Caregivers realized the reality was children were at home and didn’t have the safety net that was normally in place, like schools and others in their lives that might serve as caregivers, too.

Laskey said when in-person learning returned last fall, child abuse and teen sexual assault cases sadly started to return to normal. April is also known as National Child Abuse Prevention Month.

Monday’s COVID numbers as reported by the Utah Department of Health included 200 new positive cases among the 2,695 people tested which is a 7.4 percent positivity rate. There were 10 new cases in northern Utah which were added to the 21,139  total cases in the Bear River Health District the last 13 months.

There were two new COVID-19 deaths reported Monday, a man and a woman, 45-64, who were both Weber County residents.

There have been 392,957 positive cases in Utah the last 13 months.

The state health department said 1,326 more vaccines were administered since Sunday and vaccinations in Utah now total nearly 1.9 million.
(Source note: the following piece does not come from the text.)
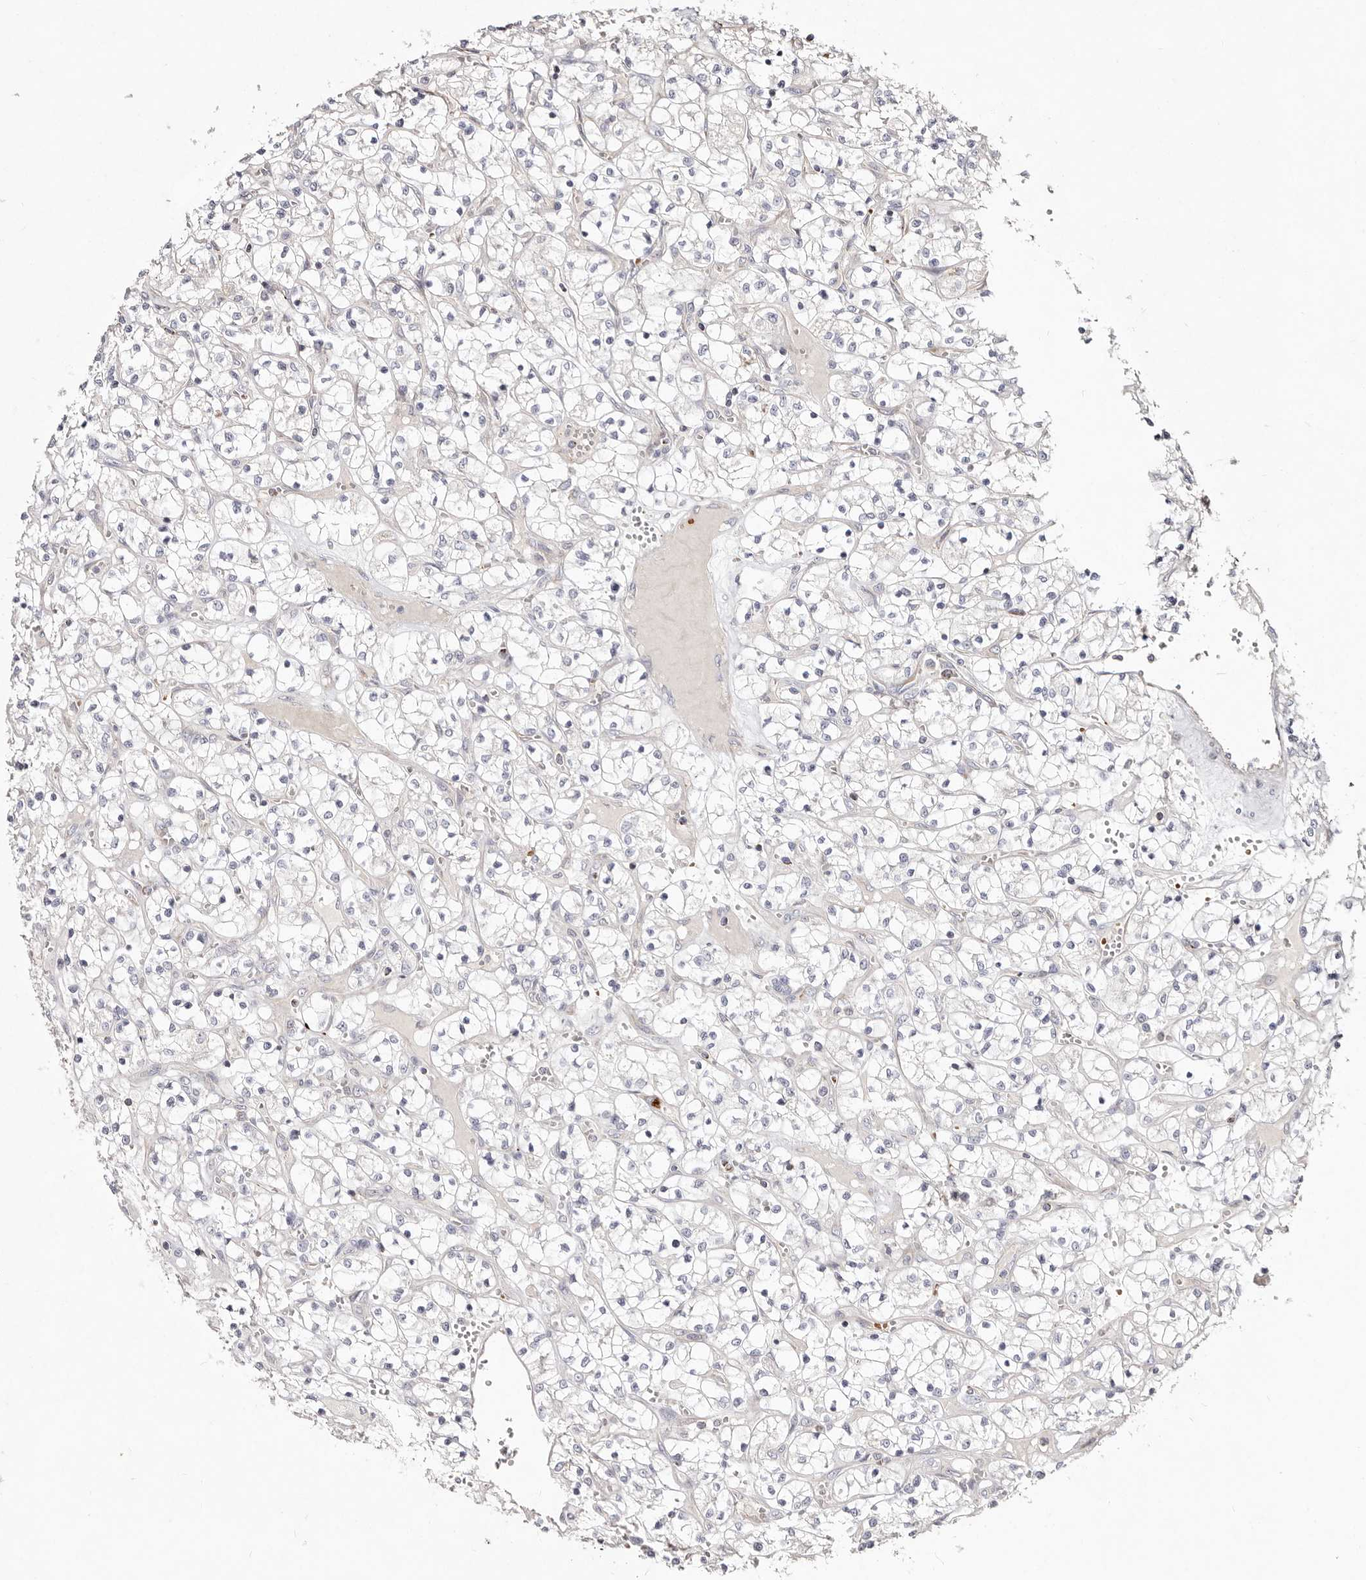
{"staining": {"intensity": "negative", "quantity": "none", "location": "none"}, "tissue": "renal cancer", "cell_type": "Tumor cells", "image_type": "cancer", "snomed": [{"axis": "morphology", "description": "Adenocarcinoma, NOS"}, {"axis": "topography", "description": "Kidney"}], "caption": "Tumor cells show no significant expression in renal adenocarcinoma.", "gene": "SLC25A20", "patient": {"sex": "female", "age": 69}}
Over 2.49 million Utahns have been tested as of Monday and there have been over 4.48 million total tests administered in the state.

The number of fully vaccinated Utahns is 791,734.

Statewide COVID-19 hospitalizations increased by five since Sunday to 138 while 54 of those are being treated for the virus are in intensive care units. That is one fewer than Sunday.

In Idaho there have been 184,950 confirmed coronavirus cases and 2,017 COVID-19 deaths. In the three southeast Idaho counties case counts include 1,167 positive cases in Franklin County, 376 in Bear Lake County and 353 in Oneida County.